La question posée formant le titre de cette section semble évidente. Tout le monde sait ce qu’est une image, qu’elle soit imprimée sur papier, juste devant nos yeux, ou affichée sur un écran. Pourtant, quand il s’agit de technologie, la notion d’image devient plus floue, si j’ose dire. Il est ainsi impossible de faire traiter correctement une image par un ordinateur sans en comprendre les composants, en particulier quand elle doit être transformée en "numpy array" pour l’injecter dans un modèle d’apprentissage profond.
Tout d’abord, regardons rapidement ce qu’est une image fixe et une image vidéo pour être à l’aise quand il s’agira d’en effectuer un traitement.

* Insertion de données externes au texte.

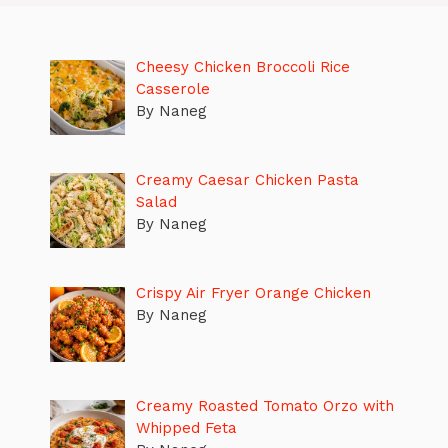
Cheesy Chicken Broccoli Rice
Casserole
By Naneg
Creamy Caesar Chicken Pasta
Salad
By Naneg
Crispy Air Fryer Orange Chicken
By Naneg
Creamy Roasted Tomato Orzo with
Whipped Feta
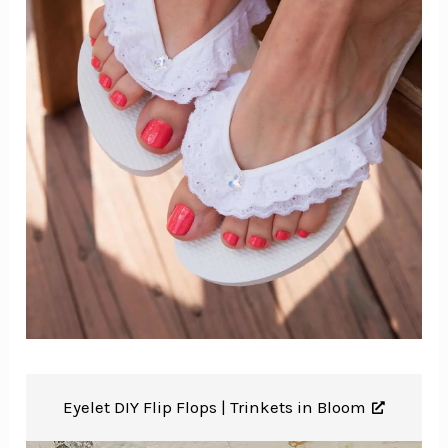
Eyelet DIY Flip Flops |
Trinkets in Bloom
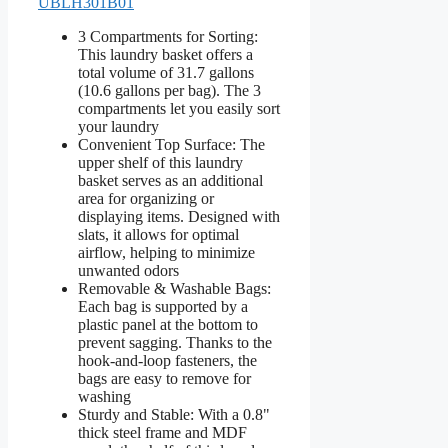
UBLH301B01
3 Compartments for Sorting:
This laundry basket offers a
total volume of 31.7 gallons
(10.6 gallons per bag). The 3
compartments let you easily sort
your laundry
Convenient Top Surface: The
upper shelf of this laundry
basket serves as an additional
area for organizing or
displaying items. Designed with
slats, it allows for optimal
airflow, helping to minimize
unwanted odors
Removable & Washable Bags:
Each bag is supported by a
plastic panel at the bottom to
prevent sagging. Thanks to the
hook-and-loop fasteners, the
bags are easy to remove for
washing
Sturdy and Stable: With a 0.8"
thick steel frame and MDF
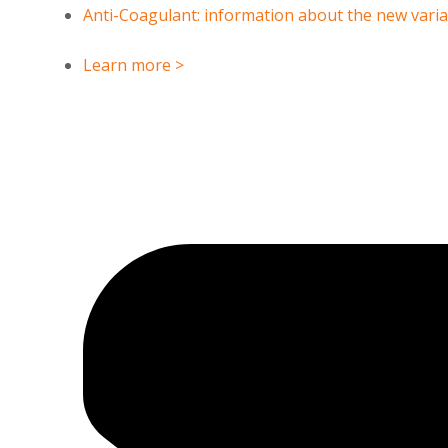
Anti-Coagulant: information about the new vari
Learn more >
CANAGLIFLOZIN
5-iodo-2-methylbenzoic a
CAS Number : 898566-17-1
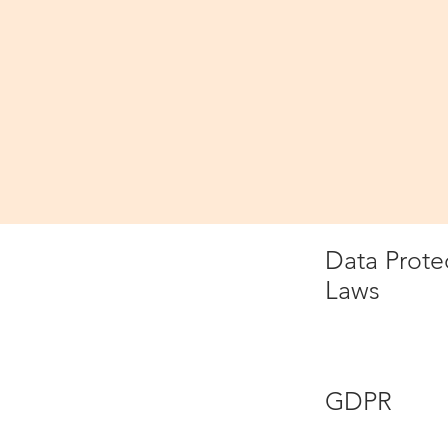
Please read
Definitions a
In this pri
Data
Data Prote
Laws
GDPR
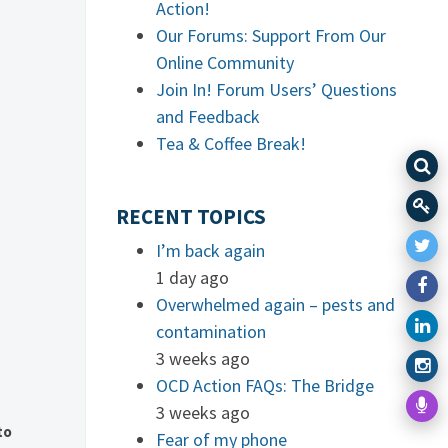
Action!
Our Forums: Support From Our
Online Community
Join In! Forum Users’ Questions
and Feedback
Tea & Coffee Break!
RECENT TOPICS
I’m back again
1 day ago
Overwhelmed again – pests and
contamination
3 weeks ago
OCD Action FAQs: The Bridge
3 weeks ago
to
Fear of my phone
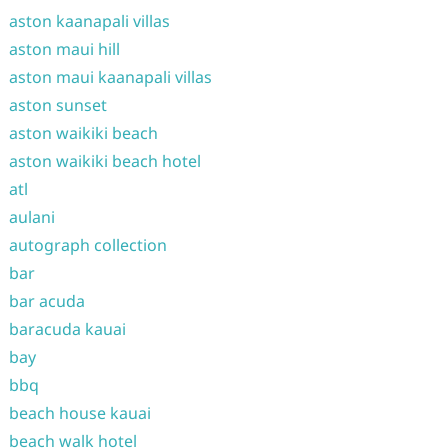
aston kaanapali villas
aston maui hill
aston maui kaanapali villas
aston sunset
aston waikiki beach
aston waikiki beach hotel
atl
aulani
autograph collection
bar
bar acuda
baracuda kauai
bay
bbq
beach house kauai
beach walk hotel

Mon objectif n’est pas ici de décrire tous les cas possibles, mais ceux les plus fréquents. Ainsi, je me limite aux images et aux vidéos 2D. Les images 3D ou stéréoscopiques ne sont, généralement, que des extensions d’images 2D, et de ce fait ne sont que des matrices de dimensions supérieures. Par exemple, un pixel (picture element) en 2D devient un voxel (volume element) en 3D, c’est-à-dire une matrice décrivant le volume de chaque point.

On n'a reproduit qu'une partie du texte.